Перед лицом онтологии софистический тезис и лакановский тезис полностью совпадают: бытие есть "эффект речи", "факт высказывания" (Encore, 107). Именно в этом пункте, при занятии этой позиции Лакан, мне кажется, по праву должен быть назван софистом - пусть даже, мы это уже почувствовали, Лакан всякий раз при этом заставит нас пожалеть, что, как сам же он и констатирует, он не из числа парменидовских, платоновских, аристотелевских, хайдеггеровских философов. Прежде всего, что разумеется само собой, Лакан имеет в своем распоряжении другие концепты, в особенности концепты субъективности и лингвистики. Но если два этих мира, несмотря ни на что, все-таки поддаются сравнению, это потому, что и для софистов, и для Лакана в качестве "другого" существует одно и то же - "правильный" философский режим дискурса, определяемый равенством между "говорить" и "означать нечто, имеющее одно и то же значение для себя самого и для другого". Аристотель откровенно готовит это отождествление как спектакль на софистический лад, и потому по меньшей мере допустимо, чтобы до-аристотелевский режим и после-аристотелевский режим, каким является психоанализ, могли сообщаться друг с другом в своем общем не-, даже анти - аристотелизме.

Чтобы прояснить "логологическую" позицию Лакана, поместим лака-новскую цитату бок о бок с цитатой софистической.

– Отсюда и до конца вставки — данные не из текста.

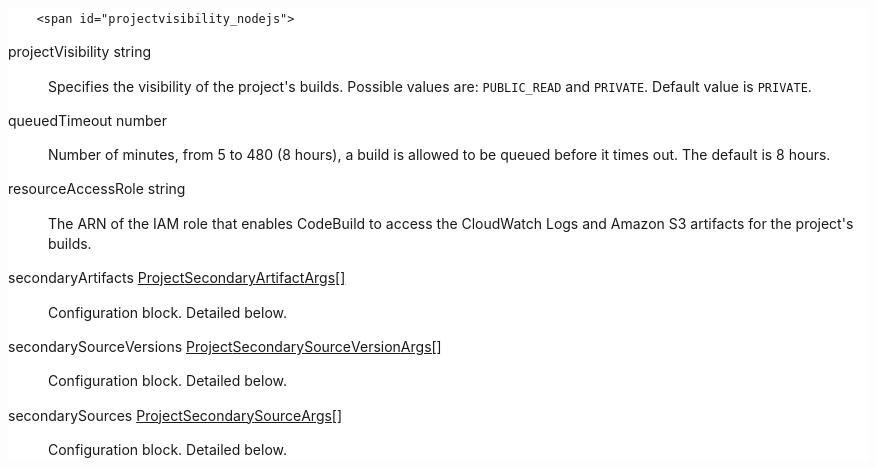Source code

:         <span id="projectvisibility_nodejs">
<a data-swiftype-name="resource-property" data-swiftype-type="text" href="#projectvisibility_nodejs" style="color: inherit; text-decoration: inherit;">project<wbr>Visibility</a>
</span>
        <span class="property-indicator"></span>
        <span class="property-type">string</span>
    </dt>
    <dd><p>Specifies the visibility of the project's builds. Possible values are: <code>PUBLIC_READ</code> and <code>PRIVATE</code>. Default value is <code>PRIVATE</code>.</p>
</dd><dt class="property-optional"
            title="Optional">
        <span id="queuedtimeout_nodejs">
<a data-swiftype-name="resource-property" data-swiftype-type="text" href="#queuedtimeout_nodejs" style="color: inherit; text-decoration: inherit;">queued<wbr>Timeout</a>
</span>
        <span class="property-indicator"></span>
        <span class="property-type">number</span>
    </dt>
    <dd><p>Number of minutes, from 5 to 480 (8 hours), a build is allowed to be queued before it times out. The default is 8 hours.</p>
</dd><dt class="property-optional"
            title="Optional">
        <span id="resourceaccessrole_nodejs">
<a data-swiftype-name="resource-property" data-swiftype-type="text" href="#resourceaccessrole_nodejs" style="color: inherit; text-decoration: inherit;">resource<wbr>Access<wbr>Role</a>
</span>
        <span class="property-indicator"></span>
        <span class="property-type">string</span>
    </dt>
    <dd><p>The ARN of the IAM role that enables CodeBuild to access the CloudWatch Logs and Amazon S3 artifacts for the project's builds.</p>
</dd><dt class="property-optional"
            title="Optional">
        <span id="secondaryartifacts_nodejs">
<a data-swiftype-name="resource-property" data-swiftype-type="text" href="#secondaryartifacts_nodejs" style="color: inherit; text-decoration: inherit;">secondary<wbr>Artifacts</a>
</span>
        <span class="property-indicator"></span>
        <span class="property-type"><a href="#projectsecondaryartifact">Project<wbr>Secondary<wbr>Artifact<wbr>Args[]</a></span>
    </dt>
    <dd><p>Configuration block. Detailed below.</p>
</dd><dt class="property-optional"
            title="Optional">
        <span id="secondarysourceversions_nodejs">
<a data-swiftype-name="resource-property" data-swiftype-type="text" href="#secondarysourceversions_nodejs" style="color: inherit; text-decoration: inherit;">secondary<wbr>Source<wbr>Versions</a>
</span>
        <span class="property-indicator"></span>
        <span class="property-type"><a href="#projectsecondarysourceversion">Project<wbr>Secondary<wbr>Source<wbr>Version<wbr>Args[]</a></span>
    </dt>
    <dd><p>Configuration block. Detailed below.</p>
</dd><dt class="property-optional"
            title="Optional">
        <span id="secondarysources_nodejs">
<a data-swiftype-name="resource-property" data-swiftype-type="text" href="#secondarysources_nodejs" style="color: inherit; text-decoration: inherit;">secondary<wbr>Sources</a>
</span>
        <span class="property-indicator"></span>
        <span class="property-type"><a href="#projectsecondarysource">Project<wbr>Secondary<wbr>Source<wbr>Args[]</a></span>
    </dt>
    <dd><p>Configuration block. Detailed below.</p>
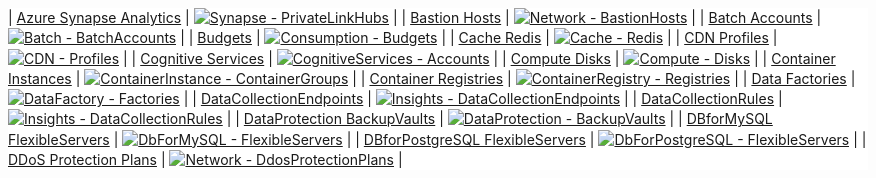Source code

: | [Azure Synapse Analytics](https://github.com/Azure/ResourceModules/tree/main/modules/Microsoft.Synapse/privateLinkHubs) | [![Synapse - PrivateLinkHubs](https://github.com/Azure/ResourceModules/workflows/Synapse%20-%20PrivateLinkHubs/badge.svg)](https://github.com/Azure/ResourceModules/actions/workflows/ms.synapse.privatelinkhubs.yml) |
| [Bastion Hosts](https://github.com/Azure/ResourceModules/tree/main/modules/Microsoft.Network/bastionHosts) | [![Network - BastionHosts](https://github.com/Azure/ResourceModules/workflows/Network%20-%20BastionHosts/badge.svg)](https://github.com/Azure/ResourceModules/actions/workflows/ms.network.bastionhosts.yml) |
| [Batch Accounts](https://github.com/Azure/ResourceModules/tree/main/modules/Microsoft.Batch/batchAccounts) | [![Batch - BatchAccounts](https://github.com/Azure/ResourceModules/workflows/Batch%20-%20BatchAccounts/badge.svg)](https://github.com/Azure/ResourceModules/actions/workflows/ms.batch.batchaccounts.yml) |
| [Budgets](https://github.com/Azure/ResourceModules/tree/main/modules/Microsoft.Consumption/budgets) | [![Consumption - Budgets](https://github.com/Azure/ResourceModules/workflows/Consumption%20-%20Budgets/badge.svg)](https://github.com/Azure/ResourceModules/actions/workflows/ms.consumption.budgets.yml) |
| [Cache Redis](https://github.com/Azure/ResourceModules/tree/main/modules/Microsoft.Cache/redis) | [![Cache - Redis](https://github.com/Azure/ResourceModules/workflows/Cache%20-%20Redis/badge.svg)](https://github.com/Azure/ResourceModules/actions/workflows/ms.cache.redis.yml) |
| [CDN Profiles](https://github.com/Azure/ResourceModules/tree/main/modules/Microsoft.CDN/profiles) | [![CDN - Profiles](https://github.com/Azure/ResourceModules/workflows/CDN%20-%20Profiles/badge.svg)](https://github.com/Azure/ResourceModules/actions/workflows/ms.cdn.profiles.yml) |
| [Cognitive Services](https://github.com/Azure/ResourceModules/tree/main/modules/Microsoft.CognitiveServices/accounts) | [![CognitiveServices - Accounts](https://github.com/Azure/ResourceModules/workflows/CognitiveServices%20-%20Accounts/badge.svg)](https://github.com/Azure/ResourceModules/actions/workflows/ms.cognitiveservices.accounts.yml) |
| [Compute Disks](https://github.com/Azure/ResourceModules/tree/main/modules/Microsoft.Compute/disks) | [![Compute - Disks](https://github.com/Azure/ResourceModules/workflows/Compute%20-%20Disks/badge.svg)](https://github.com/Azure/ResourceModules/actions/workflows/ms.compute.disks.yml) |
| [Container Instances](https://github.com/Azure/ResourceModules/tree/main/modules/Microsoft.ContainerInstance/containerGroups) | [![ContainerInstance - ContainerGroups](https://github.com/Azure/ResourceModules/workflows/ContainerInstance%20-%20ContainerGroups/badge.svg)](https://github.com/Azure/ResourceModules/actions/workflows/ms.containerinstance.containergroups.yml) |
| [Container Registries](https://github.com/Azure/ResourceModules/tree/main/modules/Microsoft.ContainerRegistry/registries) | [![ContainerRegistry - Registries](https://github.com/Azure/ResourceModules/workflows/ContainerRegistry%20-%20Registries/badge.svg)](https://github.com/Azure/ResourceModules/actions/workflows/ms.containerregistry.registries.yml) |
| [Data Factories](https://github.com/Azure/ResourceModules/tree/main/modules/Microsoft.DataFactory/factories) | [![DataFactory - Factories](https://github.com/Azure/ResourceModules/workflows/DataFactory%20-%20Factories/badge.svg)](https://github.com/Azure/ResourceModules/actions/workflows/ms.datafactory.factories.yml) |
| [DataCollectionEndpoints](https://github.com/Azure/ResourceModules/tree/main/modules/Microsoft.Insights/dataCollectionEndpoints) | [![Insights - DataCollectionEndpoints](https://github.com/Azure/ResourceModules/workflows/Insights%20-%20DataCollectionEndpoints/badge.svg)](https://github.com/Azure/ResourceModules/actions/workflows/ms.insights.datacollectionendpoints.yml) |
| [DataCollectionRules](https://github.com/Azure/ResourceModules/tree/main/modules/Microsoft.Insights/dataCollectionRules) | [![Insights - DataCollectionRules](https://github.com/Azure/ResourceModules/workflows/Insights%20-%20DataCollectionRules/badge.svg)](https://github.com/Azure/ResourceModules/actions/workflows/ms.insights.datacollectionrules.yml) |
| [DataProtection BackupVaults](https://github.com/Azure/ResourceModules/tree/main/modules/Microsoft.DataProtection/backupVaults) | [![DataProtection - BackupVaults](https://github.com/Azure/ResourceModules/workflows/DataProtection%20-%20BackupVaults/badge.svg)](https://github.com/Azure/ResourceModules/actions/workflows/ms.dataprotection.backupvaults.yml) |
| [DBforMySQL FlexibleServers](https://github.com/Azure/ResourceModules/tree/main/modules/Microsoft.DBforMySQL/flexibleServers) | [![DbForMySQL - FlexibleServers](https://github.com/Azure/ResourceModules/workflows/DbForMySQL%20-%20FlexibleServers/badge.svg)](https://github.com/Azure/ResourceModules/actions/workflows/ms.dbformysql.flexibleservers.yml) |
| [DBforPostgreSQL FlexibleServers](https://github.com/Azure/ResourceModules/tree/main/modules/Microsoft.DBforPostgreSQL/flexibleServers) | [![DbForPostgreSQL - FlexibleServers](https://github.com/Azure/ResourceModules/workflows/DbForPostgreSQL%20-%20FlexibleServers/badge.svg)](https://github.com/Azure/ResourceModules/actions/workflows/ms.dbforpostgresql.flexibleservers.yml) |
| [DDoS Protection Plans](https://github.com/Azure/ResourceModules/tree/main/modules/Microsoft.Network/ddosProtectionPlans) | [![Network - DdosProtectionPlans](https://github.com/Azure/ResourceModules/workflows/Network%20-%20DdosProtectionPlans/badge.svg)](https://github.com/Azure/ResourceModules/actions/workflows/ms.network.ddosprotectionplans.yml) |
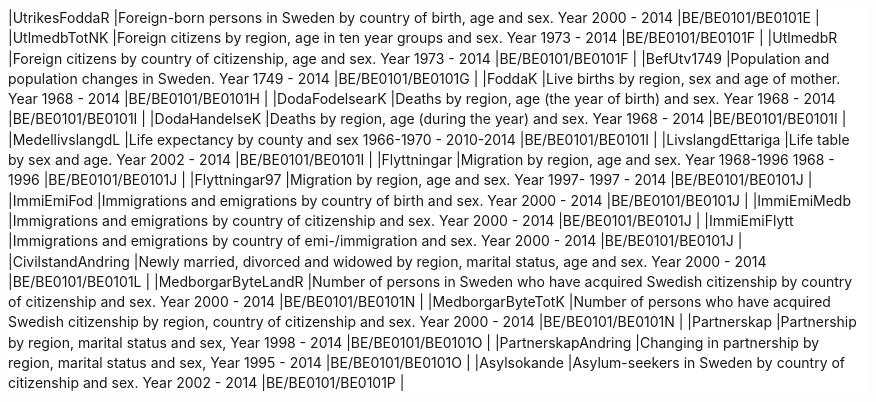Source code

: |UtrikesFoddaR        |Foreign-born persons in Sweden by country of birth, age and sex. Year 2000 - 2014                                                                                                                                                                         |BE/BE0101/BE0101E |
|UtlmedbTotNK         |Foreign citizens by region, age in ten year groups and sex. Year 1973 - 2014                                                                                                                                                                              |BE/BE0101/BE0101F |
|UtlmedbR             |Foreign citizens by country of citizenship, age and sex. Year 1973 - 2014                                                                                                                                                                                 |BE/BE0101/BE0101F |
|BefUtv1749           |Population and population changes in Sweden.  Year 1749 - 2014                                                                                                                                                                                            |BE/BE0101/BE0101G |
|FoddaK               |Live births by region, sex and age of mother.  Year 1968 - 2014                                                                                                                                                                                           |BE/BE0101/BE0101H |
|DodaFodelsearK       |Deaths by region, age (the year of birth) and sex. Year 1968 - 2014                                                                                                                                                                                       |BE/BE0101/BE0101I |
|DodaHandelseK        |Deaths by region, age (during the year) and sex. Year 1968 - 2014                                                                                                                                                                                         |BE/BE0101/BE0101I |
|MedellivslangdL      |Life expectancy by county and sex 1966-1970 - 2010-2014                                                                                                                                                                                                   |BE/BE0101/BE0101I |
|LivslangdEttariga    |Life table by sex and age. Year 2002 - 2014                                                                                                                                                                                                               |BE/BE0101/BE0101I |
|Flyttningar          |Migration by region, age and sex. Year 1968-1996 1968 - 1996                                                                                                                                                                                              |BE/BE0101/BE0101J |
|Flyttningar97        |Migration by region, age and sex. Year 1997- 1997 - 2014                                                                                                                                                                                                  |BE/BE0101/BE0101J |
|ImmiEmiFod           |Immigrations and emigrations by country of birth and sex. Year 2000 - 2014                                                                                                                                                                                |BE/BE0101/BE0101J |
|ImmiEmiMedb          |Immigrations and emigrations by country of citizenship and sex. Year 2000 - 2014                                                                                                                                                                          |BE/BE0101/BE0101J |
|ImmiEmiFlytt         |Immigrations and emigrations by country of emi-/immigration and sex. Year 2000 - 2014                                                                                                                                                                     |BE/BE0101/BE0101J |
|CivilstandAndring    |Newly married, divorced and widowed by region, marital status, age and sex. Year 2000 - 2014                                                                                                                                                              |BE/BE0101/BE0101L |
|MedborgarByteLandR   |Number of persons in Sweden who have acquired Swedish citizenship by country of citizenship and sex. Year 2000 - 2014                                                                                                                                     |BE/BE0101/BE0101N |
|MedborgarByteTotK    |Number of persons who have acquired Swedish citizenship by region, country of citizenship and sex. Year 2000 - 2014                                                                                                                                       |BE/BE0101/BE0101N |
|Partnerskap          |Partnership by  region, marital status and sex, Year 1998 - 2014                                                                                                                                                                                          |BE/BE0101/BE0101O |
|PartnerskapAndring   |Changing in partnership by region, marital status and sex, Year 1995 - 2014                                                                                                                                                                               |BE/BE0101/BE0101O |
|Asylsokande          |Asylum-seekers in Sweden by country of citizenship and sex. Year 2002 - 2014                                                                                                                                                                              |BE/BE0101/BE0101P |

Бытие есть факт высказывания: это означает просто-напросто, что "не существует никакой додискурсивной реальности. Всякая реальность основывается на дискурсе и определяется в нем" (Encore, 33). Следует перевернуть значение значения, которое движется не от бытия к речи, но от речи к бытию, - или, в терминах Трактата о небытии Горгия: "Не речь служит обозначением внешнего мира, но внешний мир становится тем, что раскрывает речь". Существующий и субстанциальный объект исчезает в пользу эффекта и эффективности этого эффекта: "Объект а [..] - это объект, о котором как раз нельзя составить никакого представления (именно этим оправдываются мои оговорки [...] касательно досократического у Платона) [...] Символическое, воображаемое и реальное - все это формулировки того, что действительно работает в вашем слове, когда вы ставите себя в ситуацию аналитического дискурса, когда вы делаетесь аналитиками. Но возникают эти термины воистину только благодаря этому дискурсу и только в его целях" (Римский конгресс, 546-7). Итак, "реальность", "внешний мир", одним словом, бытие-оно отнюдь не первично; напротив, оно соответствует, и всегда задним числом, тому дискурсу, который послужил для него предсказанием, и существованием своим оно, так же как и Елена, этот фетишизированный сгусток дыхания, обязано исключительно тому факту, что ему довелось стать предметом рассуждения.